▸ **EXERCISE SET**
(1) According to the post on hash tables and search trees, what is the cost of computing the hash code for independent keys?
(2) Continue the post on hash tables and search trees from its final line.

▸ **TEXT EXTRACT**
▼
Re: Benchmarks

From:

James Kanze <james.kanze@gmail.com>

Newsgroups:

comp.lang.c,comp.lang.c++

Date:

Fri, 7 Nov 2008 01:56:19 -0800 (PST)

Message-ID:

<0b262458-4461-4d51-83a6-d15f7cdb0f28@g17g2000prg.googlegroups.com>

On Nov 7, 8:00 am, Jerry Coffin <jcof...@taeus.com> wrote:

In article <49135fbe.322673...@news.sbtc.net>, c...@tiac.net says...

[ ... ]

Just as a note, the common claim that hash table are O(1)
per access whereas search trees are O(log n) per access is
misleading, and is arrived at by an apples and oranges
comparison. The number of probes in a hash table is O(1)
whereas the number of probes in a search tree is O(log n).
However the cost of computing the hash code for independent
keys is O(m) where m is the average key length, which is
necessarily greater than log2(n). In comparison based trees
the cost of the comparison is O(m), i.e., the probe cost is
O(m). In radix based trees the probe cost is O(1). If O(m)
▲
▸ **DATASET RECORDS**
▼
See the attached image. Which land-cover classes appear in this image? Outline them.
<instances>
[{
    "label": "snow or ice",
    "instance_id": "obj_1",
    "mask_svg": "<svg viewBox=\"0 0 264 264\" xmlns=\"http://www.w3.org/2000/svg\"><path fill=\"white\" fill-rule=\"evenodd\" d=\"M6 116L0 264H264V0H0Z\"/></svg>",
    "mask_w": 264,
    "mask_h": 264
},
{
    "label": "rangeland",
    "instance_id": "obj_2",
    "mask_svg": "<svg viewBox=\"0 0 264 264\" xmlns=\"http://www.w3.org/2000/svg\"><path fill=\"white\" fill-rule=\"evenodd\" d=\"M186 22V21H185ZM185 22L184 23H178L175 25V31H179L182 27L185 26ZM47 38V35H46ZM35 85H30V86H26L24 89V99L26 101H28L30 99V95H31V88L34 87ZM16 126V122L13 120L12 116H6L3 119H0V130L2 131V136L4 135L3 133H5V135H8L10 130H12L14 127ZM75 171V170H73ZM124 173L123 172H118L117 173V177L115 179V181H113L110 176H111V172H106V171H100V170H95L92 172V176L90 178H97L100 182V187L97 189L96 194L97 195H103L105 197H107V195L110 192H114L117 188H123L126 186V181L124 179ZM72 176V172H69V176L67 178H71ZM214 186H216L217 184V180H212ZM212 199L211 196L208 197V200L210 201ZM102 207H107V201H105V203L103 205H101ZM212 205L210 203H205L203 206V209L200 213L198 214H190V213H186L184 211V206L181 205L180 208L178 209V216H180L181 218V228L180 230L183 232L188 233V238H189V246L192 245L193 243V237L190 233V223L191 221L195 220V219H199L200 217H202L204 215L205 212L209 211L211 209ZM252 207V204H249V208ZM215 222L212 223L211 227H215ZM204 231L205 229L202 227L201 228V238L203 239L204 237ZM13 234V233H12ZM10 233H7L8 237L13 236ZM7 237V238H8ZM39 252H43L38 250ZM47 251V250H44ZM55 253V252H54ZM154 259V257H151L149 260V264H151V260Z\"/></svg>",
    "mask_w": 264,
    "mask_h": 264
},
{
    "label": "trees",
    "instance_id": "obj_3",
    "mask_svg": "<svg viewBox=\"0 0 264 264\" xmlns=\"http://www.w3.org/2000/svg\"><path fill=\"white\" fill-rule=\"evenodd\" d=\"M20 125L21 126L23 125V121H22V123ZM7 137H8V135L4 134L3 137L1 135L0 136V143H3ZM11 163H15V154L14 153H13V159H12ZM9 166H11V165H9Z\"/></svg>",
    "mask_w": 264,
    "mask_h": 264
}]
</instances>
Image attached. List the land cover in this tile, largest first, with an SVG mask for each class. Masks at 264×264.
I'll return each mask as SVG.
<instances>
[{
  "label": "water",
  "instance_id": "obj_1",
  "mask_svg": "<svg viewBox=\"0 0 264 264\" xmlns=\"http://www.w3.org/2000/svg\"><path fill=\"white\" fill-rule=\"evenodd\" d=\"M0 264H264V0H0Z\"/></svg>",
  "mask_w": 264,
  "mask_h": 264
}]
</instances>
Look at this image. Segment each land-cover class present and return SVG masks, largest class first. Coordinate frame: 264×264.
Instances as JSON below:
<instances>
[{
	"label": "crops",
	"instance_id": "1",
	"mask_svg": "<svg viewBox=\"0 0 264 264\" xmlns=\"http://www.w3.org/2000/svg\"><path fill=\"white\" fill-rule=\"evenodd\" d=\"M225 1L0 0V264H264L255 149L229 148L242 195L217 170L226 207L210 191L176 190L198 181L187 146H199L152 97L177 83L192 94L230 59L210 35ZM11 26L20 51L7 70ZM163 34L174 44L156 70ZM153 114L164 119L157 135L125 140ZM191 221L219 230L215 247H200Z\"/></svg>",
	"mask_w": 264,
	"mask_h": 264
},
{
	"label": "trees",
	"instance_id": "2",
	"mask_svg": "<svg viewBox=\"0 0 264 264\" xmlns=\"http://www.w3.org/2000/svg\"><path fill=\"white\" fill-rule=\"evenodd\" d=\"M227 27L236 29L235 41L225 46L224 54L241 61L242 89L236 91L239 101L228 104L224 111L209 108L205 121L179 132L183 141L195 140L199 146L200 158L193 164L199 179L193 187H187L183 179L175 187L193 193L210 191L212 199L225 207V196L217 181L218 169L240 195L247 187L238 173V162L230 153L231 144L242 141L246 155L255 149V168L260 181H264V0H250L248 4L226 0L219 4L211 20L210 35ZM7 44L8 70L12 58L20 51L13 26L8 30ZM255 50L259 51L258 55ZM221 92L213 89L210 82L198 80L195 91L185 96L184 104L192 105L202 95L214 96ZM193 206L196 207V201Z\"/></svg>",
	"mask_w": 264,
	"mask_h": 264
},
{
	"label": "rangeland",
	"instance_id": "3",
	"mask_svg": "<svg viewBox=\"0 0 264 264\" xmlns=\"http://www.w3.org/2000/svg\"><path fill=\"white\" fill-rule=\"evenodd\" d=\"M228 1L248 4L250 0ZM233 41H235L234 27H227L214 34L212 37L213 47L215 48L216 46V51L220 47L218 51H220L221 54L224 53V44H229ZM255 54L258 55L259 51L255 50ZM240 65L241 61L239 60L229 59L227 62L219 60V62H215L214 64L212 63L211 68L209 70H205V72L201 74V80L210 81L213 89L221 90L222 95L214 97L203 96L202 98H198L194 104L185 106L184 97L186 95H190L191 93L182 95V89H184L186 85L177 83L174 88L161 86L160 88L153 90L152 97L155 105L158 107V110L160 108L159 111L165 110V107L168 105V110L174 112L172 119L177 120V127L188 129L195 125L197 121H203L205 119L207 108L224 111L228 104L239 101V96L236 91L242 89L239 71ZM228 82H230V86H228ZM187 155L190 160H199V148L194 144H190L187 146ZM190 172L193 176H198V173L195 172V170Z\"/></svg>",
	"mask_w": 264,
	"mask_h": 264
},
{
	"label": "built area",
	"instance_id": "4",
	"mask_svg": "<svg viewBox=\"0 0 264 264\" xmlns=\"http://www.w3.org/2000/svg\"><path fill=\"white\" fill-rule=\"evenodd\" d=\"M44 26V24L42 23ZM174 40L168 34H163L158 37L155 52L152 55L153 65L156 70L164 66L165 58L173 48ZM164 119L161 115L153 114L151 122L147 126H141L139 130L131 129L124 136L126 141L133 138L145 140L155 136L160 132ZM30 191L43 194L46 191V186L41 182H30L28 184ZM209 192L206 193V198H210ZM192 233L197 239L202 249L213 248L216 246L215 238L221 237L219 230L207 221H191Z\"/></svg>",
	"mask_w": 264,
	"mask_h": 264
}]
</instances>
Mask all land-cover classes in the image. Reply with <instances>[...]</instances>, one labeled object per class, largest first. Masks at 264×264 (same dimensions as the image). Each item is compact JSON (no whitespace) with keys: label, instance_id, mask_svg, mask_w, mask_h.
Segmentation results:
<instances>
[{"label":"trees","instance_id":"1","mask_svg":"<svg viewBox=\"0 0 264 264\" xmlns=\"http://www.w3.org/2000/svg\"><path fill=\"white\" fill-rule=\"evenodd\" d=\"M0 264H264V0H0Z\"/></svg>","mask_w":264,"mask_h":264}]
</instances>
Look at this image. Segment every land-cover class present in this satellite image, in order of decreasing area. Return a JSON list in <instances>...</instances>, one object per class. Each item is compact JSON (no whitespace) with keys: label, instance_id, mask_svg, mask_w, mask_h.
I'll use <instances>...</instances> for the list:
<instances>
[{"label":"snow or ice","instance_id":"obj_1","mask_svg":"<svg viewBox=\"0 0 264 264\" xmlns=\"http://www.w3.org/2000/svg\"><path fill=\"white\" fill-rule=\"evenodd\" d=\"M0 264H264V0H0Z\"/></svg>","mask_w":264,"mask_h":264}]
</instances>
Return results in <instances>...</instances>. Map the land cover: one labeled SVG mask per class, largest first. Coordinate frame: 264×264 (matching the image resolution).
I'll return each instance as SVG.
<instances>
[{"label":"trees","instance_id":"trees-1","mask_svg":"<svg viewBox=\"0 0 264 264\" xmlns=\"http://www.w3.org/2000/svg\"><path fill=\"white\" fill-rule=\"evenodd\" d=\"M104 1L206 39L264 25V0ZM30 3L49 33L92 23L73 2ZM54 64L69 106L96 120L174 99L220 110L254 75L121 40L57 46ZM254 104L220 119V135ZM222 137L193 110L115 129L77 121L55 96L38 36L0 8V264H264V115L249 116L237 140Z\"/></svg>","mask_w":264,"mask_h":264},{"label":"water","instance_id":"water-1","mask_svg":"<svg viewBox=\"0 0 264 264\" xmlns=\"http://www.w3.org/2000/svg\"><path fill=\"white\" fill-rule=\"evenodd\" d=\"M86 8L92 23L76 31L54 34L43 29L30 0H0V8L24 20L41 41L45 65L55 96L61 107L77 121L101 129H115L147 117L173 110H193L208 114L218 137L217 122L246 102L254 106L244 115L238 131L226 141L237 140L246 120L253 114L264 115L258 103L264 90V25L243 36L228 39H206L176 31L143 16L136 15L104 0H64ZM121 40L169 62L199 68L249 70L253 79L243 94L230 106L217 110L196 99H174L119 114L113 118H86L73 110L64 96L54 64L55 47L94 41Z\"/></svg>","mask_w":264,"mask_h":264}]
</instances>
▲
▸ **RESPONSES TO THE EXERCISE**
(1) O(m), where m is the average key length.

(2)
= O(n) the execution costs per probe (ignoring access
issues) are:

Keeping in mind, however, that m and n will usually be quite a
bit difference, so any similarity between O(m) and O(n) is
purely coincidental. In reality, the performance of hash
tables tends to be rather different in general than the
performance of tree-based systems (radix or comparison).

hash table - O(log n)
comparison tree - O((log n)^2)
radix trees - O(log n)

That is, hash tables and radix trees have the same order of
performance with comparison trees a distant third.

Funny that no one has mentionned it, but the performance of a
hash table is very, very dependent on the quality of the hashing
function. With a perfect hashing function, the access time is
O(1), but with a poor hashing function, it can be significantly
worse---even to the point of O(n). Unless you're sure that you
can define a good hashing function, you're probably better off
with a balanced tree. (The radix tree is an interesting
suggestion, often ignored. Given the sparseness of the entries,
it may result in a significant lack of locality and a too many
cache misses. But given typical word length, this isn't
certain, and it has other advantages, like not requiring the
word to be actually assembled in memory.)

Note, however, that there are factors that don't show up in a
big-O comparison that can still be quite substantial,
especially for collectiosn of reasonble sizes. For one obvious
one, consider the common case (like this one) where the keys
are strings. Hashing the string requires looking at the whole
string, but comparing two strings will often look at _far_
fewer -- for the first few probes, it'll typically only
involve looking at one or two characters.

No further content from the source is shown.